Lowest Common Ancestor of a Binary Search Tree medium

Problem Statement

Given a binary search tree (BST), find the lowest common ancestor (LCA) of two given nodes in the BST.

According to the definition of LCA on Wikipedia: “The lowest common ancestor is defined between two nodes p and q as the lowest node in T that has both p and q as descendants (where we allow a node to be a descendant of itself).”

Example 1:

Input: root = [6,2,8,0,4,7,9,null,null,3,5], p = 2, q = 8
Output: 6
Explanation: The LCA of nodes 2 and 8 is 6.

Example 2:

Input: root = [6,2,8,0,4,7,9,null,null,null,null,null,null,null,5], p = 2, q = 4
Output: 2
Explanation: The LCA of nodes 2 and 4 is 2, since a node can be a descendant of itself according to the LCA definition.

Steps

The key to solving this problem efficiently lies in leveraging the properties of a Binary Search Tree.
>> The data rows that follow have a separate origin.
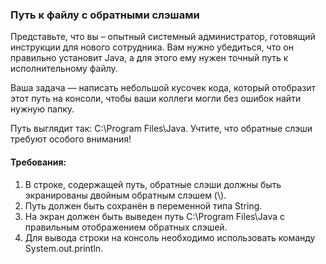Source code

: 
### Путь к файлу с обратными слэшами

Представьте, что вы – опытный системный администратор, готовящий инструкции для нового сотрудника. Вам нужно убедиться, что он правильно установит Java, а для этого ему нужен точный путь к исполнительному файлу.

Ваша задача — написать небольшой кусочек кода, который отобразит этот путь на консоли, чтобы ваши коллеги могли без ошибок найти нужную папку.

Путь выглядит так: C:\Program Files\Java. Учтите, что обратные слэши требуют особого внимания!

#### Требования:
1. В строке, содержащей путь, обратные слэши должны быть экранированы двойным обратным слэшем (\\).
2. Путь должен быть сохранён в переменной типа String.
3. На экран должен быть выведен путь C:\Program Files\Java с правильным отображением обратных слэшей.
4. Для вывода строки на консоль необходимо использовать команду System.out.println.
In a BST:

  1. If both p and q are less than the current node's value (root.val): The LCA must lie in the left subtree.
  2. If both p and q are greater than the current node's value (root.val): The LCA must lie in the right subtree.
  3. Otherwise: The current node is the LCA.

Explanation

The algorithm recursively traverses the tree. At each node, it compares the values of p and q with the node's value. This comparison guides the search towards the subtree where the LCA resides. The recursion continues until the LCA is found.

Code

class TreeNode {
    val: number;
    left: TreeNode | null;
    right: TreeNode | null;
    constructor(val?: number, left?: TreeNode | null, right?: TreeNode | null) {
        this.val = val === undefined ? 0 : val;
        this.left = left === undefined ? null : left;
        this.right = right === undefined ? null : right;
    }
}

function lowestCommonAncestor(root: TreeNode | null, p: TreeNode, q: TreeNode): TreeNode | null {
    if (!root) return null;

    if (p.val < root.val && q.val < root.val) {
        return lowestCommonAncestor(root.left, p, q); // Both p and q are in the left subtree
    } else if (p.val > root.val && q.val > root.val) {
        return lowestCommonAncestor(root.right, p, q); // Both p and q are in the right subtree
    } else {
        return root; // Current node is the LCA
    }
};

Complexity

  • Time Complexity: O(H), where H is the height of the BST. In the worst case (a skewed tree), H can be equal to N (the number of nodes), resulting in O(N) time complexity. However, in a balanced BST, H is log₂(N), leading to O(log N) time complexity.

  • Space Complexity: O(H) in the worst case due to the recursive call stack. This is O(N) for a skewed tree and O(log N) for a balanced tree.